Open sauravjoshi opened 4 years ago
I have a similar question for @mohitsshah: I am trying to fine-tune your model using a new dataset for example Librispeech. However, when I try to to generate Librispeech data and continue training with your provided weights, obtained results are completely wrong and doesn't make sense. I am using the following script to continue training the model:
DATA_DIR=/media/disk3/Voice2text/t2t_data/ TMP_DIR=/media/disk3/Voice2text/t2t_datagen/ TRAIN_DIR=/media/disk3/Voice2text/t2t_train/librispeech_english/
PROBLEM=at16k_subword
python /media/disk3/Voice2text/env/lib/python3.6/site-packages/tensor2tensor/bin/t2t_trainer.py \ --t2t_usr_dir=/media/disk3/Voice2text/ \ --data_dir=$DATA_DIR \ --output_dir=$TRAIN_DIR \ --model=transformer \ --worker_gpu_memory_fraction=0.9 \ --hparams_set=transformer_librispeech_tpu \ --hparams=max_length=295650,max_input_seq_length=3650,max_target_seq_length=250 \ --train_steps=7000000 \ --problem=$PROBLEM \ --allow_growth=True
Can you provide the data generation command that you used applied for example to Librispeech dataset and containing your flags?
I'm relatively new to t2t and was studying leveraging it for ASR when I came across your work. Amazing work done @mohitsshah with proper explanation over at16k. The results are pretty impressive. I'm planning to extend the model for domain-specific approach with an overview of extending the vocab. Would like your assist onto the following.
The class At16kSubword has property of multiprocess_generate set as true this certainly means the data is being generated as several multiple processes. What was your config over this and depending upon the hours of data, what was time-spent?
Also the core generate_data and generator functions aren't defined, what was the data you build it?

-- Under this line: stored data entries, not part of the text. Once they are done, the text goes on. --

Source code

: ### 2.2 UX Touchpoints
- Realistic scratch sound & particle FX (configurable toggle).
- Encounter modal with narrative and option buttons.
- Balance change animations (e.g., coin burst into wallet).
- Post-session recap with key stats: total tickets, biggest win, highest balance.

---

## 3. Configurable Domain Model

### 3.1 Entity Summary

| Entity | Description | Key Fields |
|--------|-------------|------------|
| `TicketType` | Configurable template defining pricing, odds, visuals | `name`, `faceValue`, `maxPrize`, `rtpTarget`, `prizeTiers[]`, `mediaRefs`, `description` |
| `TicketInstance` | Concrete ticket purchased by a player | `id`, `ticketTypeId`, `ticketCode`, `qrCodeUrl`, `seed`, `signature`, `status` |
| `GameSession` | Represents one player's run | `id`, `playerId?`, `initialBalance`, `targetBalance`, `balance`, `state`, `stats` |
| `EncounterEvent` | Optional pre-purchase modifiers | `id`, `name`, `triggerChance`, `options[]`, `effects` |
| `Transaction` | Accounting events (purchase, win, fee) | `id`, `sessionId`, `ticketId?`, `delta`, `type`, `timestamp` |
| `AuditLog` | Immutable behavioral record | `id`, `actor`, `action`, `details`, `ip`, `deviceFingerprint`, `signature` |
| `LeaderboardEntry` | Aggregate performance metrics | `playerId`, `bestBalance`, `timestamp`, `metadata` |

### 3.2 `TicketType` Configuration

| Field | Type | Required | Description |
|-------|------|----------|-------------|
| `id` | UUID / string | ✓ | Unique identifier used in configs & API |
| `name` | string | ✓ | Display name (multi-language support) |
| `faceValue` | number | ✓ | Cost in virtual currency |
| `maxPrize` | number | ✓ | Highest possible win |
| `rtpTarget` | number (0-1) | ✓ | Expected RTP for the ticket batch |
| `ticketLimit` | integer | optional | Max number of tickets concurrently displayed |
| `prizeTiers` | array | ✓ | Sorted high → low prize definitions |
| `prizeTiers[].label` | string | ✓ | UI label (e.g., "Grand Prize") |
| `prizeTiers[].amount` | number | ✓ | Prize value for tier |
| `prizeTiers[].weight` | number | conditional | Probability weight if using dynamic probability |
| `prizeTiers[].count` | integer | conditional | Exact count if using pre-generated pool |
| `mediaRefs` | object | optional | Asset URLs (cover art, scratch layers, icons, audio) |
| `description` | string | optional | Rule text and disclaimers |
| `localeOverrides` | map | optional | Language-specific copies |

Did you leveraged the librispeech and added you'rs own data. Those two function definition would be required to keep in sync with the additional data I'll be fine-tuning on. Could you provide that?
The approx_vocab_size is defined as 1000 only? If our goal is to extend the vocab, and we are utilising the existing vocab which is getting used in feature_encoders(), will the new sub-words be added to this or a new vocab with additional sub-words shall be created, because as far as i know the vocab is generated in data-gen phase ?
Can you provide the data generation command that you used that would be containing the additional FLAGS. The training command used with the additional FLAGS could be provided?